IA & Réglementation : ce que Droit d'auteur et CNIL exigent

TL;DR

📖 9min de lecture

Cet article explore les nouvelles contraintes réglementaires pesant sur l'utilisation de l'IA, notamment l'impact de l'AI Act européen sur le droit d'auteur des données d'entraînement et les exigences accrues de la CNIL concernant les données personnelles.
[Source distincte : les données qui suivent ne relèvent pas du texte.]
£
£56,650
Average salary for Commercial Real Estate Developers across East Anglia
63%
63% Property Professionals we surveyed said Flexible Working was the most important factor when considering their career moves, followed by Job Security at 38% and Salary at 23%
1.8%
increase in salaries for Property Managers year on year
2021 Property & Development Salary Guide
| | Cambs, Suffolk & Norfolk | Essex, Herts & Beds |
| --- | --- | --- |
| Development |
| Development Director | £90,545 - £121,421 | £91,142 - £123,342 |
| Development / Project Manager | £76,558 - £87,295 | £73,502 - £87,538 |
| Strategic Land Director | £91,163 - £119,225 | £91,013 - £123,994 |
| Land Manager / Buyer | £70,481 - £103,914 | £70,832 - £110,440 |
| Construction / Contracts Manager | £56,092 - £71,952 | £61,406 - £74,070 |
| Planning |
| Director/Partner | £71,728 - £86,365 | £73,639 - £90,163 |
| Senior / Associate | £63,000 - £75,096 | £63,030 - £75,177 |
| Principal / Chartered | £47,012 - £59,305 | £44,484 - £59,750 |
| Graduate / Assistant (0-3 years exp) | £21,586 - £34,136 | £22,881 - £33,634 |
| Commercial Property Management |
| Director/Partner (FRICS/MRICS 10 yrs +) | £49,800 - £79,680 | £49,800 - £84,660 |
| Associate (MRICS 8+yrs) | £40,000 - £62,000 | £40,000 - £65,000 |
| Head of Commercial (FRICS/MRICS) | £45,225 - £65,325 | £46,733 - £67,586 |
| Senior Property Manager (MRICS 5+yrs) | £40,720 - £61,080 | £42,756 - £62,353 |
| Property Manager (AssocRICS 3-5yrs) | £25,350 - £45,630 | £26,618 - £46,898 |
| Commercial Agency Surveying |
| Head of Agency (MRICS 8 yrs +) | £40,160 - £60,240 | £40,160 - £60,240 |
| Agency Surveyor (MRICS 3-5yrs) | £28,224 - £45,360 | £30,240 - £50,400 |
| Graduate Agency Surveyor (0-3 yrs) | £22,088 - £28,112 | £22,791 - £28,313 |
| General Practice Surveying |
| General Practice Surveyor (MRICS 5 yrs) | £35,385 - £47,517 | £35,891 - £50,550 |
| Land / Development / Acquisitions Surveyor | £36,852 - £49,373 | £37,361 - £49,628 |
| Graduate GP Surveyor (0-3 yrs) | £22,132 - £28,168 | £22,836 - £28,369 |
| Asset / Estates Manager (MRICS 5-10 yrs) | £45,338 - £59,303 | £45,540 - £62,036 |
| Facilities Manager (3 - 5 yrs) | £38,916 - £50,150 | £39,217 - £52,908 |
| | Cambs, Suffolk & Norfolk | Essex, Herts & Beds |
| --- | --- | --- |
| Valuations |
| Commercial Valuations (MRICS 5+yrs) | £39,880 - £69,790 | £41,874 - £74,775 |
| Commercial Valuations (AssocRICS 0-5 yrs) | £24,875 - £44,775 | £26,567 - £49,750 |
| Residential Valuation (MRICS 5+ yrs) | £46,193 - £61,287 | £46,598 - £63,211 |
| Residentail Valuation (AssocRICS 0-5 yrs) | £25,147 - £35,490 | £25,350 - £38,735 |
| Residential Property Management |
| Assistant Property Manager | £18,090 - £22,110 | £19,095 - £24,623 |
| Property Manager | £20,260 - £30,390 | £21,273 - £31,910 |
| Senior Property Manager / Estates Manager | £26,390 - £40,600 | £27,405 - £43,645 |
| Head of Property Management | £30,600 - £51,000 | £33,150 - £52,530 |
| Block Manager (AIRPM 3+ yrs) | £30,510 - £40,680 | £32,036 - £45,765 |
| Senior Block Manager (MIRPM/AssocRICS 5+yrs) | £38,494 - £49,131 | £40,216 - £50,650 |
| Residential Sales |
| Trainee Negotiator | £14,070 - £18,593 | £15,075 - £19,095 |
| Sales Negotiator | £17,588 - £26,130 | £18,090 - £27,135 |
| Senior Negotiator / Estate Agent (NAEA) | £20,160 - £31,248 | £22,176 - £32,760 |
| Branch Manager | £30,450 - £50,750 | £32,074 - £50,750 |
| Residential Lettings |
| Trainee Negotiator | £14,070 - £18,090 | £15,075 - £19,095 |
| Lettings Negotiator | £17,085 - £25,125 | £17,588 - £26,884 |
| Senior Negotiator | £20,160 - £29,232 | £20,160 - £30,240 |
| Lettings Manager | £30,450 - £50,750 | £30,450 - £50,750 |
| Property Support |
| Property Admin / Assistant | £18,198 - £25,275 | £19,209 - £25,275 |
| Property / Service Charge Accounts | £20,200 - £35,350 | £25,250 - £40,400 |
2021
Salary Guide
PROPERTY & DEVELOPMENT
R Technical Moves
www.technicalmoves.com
Il détaille ce que les entreprises doivent savoir pour assurer leur conformité.

Points clés à retenir

  • L'AI Act européen impose une transparence stricte aux fournisseurs de modèles d'IA générative (GPAI) concernant les données d'entraînement utilisées.
  • Les entreprises doivent désormais documenter précisément les sources de données pour leurs modèles d'IA et respecter scrupuleusement les droits d'auteur.
  • La CNIL intensifie ses contrôles sur les systèmes d'IA, exigeant une conformité rigoureuse en matière de protection des données personnelles.
  • Ignorer les réglementations comme l'AI Act et les directives de la CNIL n'est plus une option pour les PME utilisant ou développant des solutions d'intelligence artificielle.
  • Les fournisseurs de GPAI sont tenus de publier un résumé détaillé des contenus protégés par le droit d'auteur utilisés pour l'entraînement.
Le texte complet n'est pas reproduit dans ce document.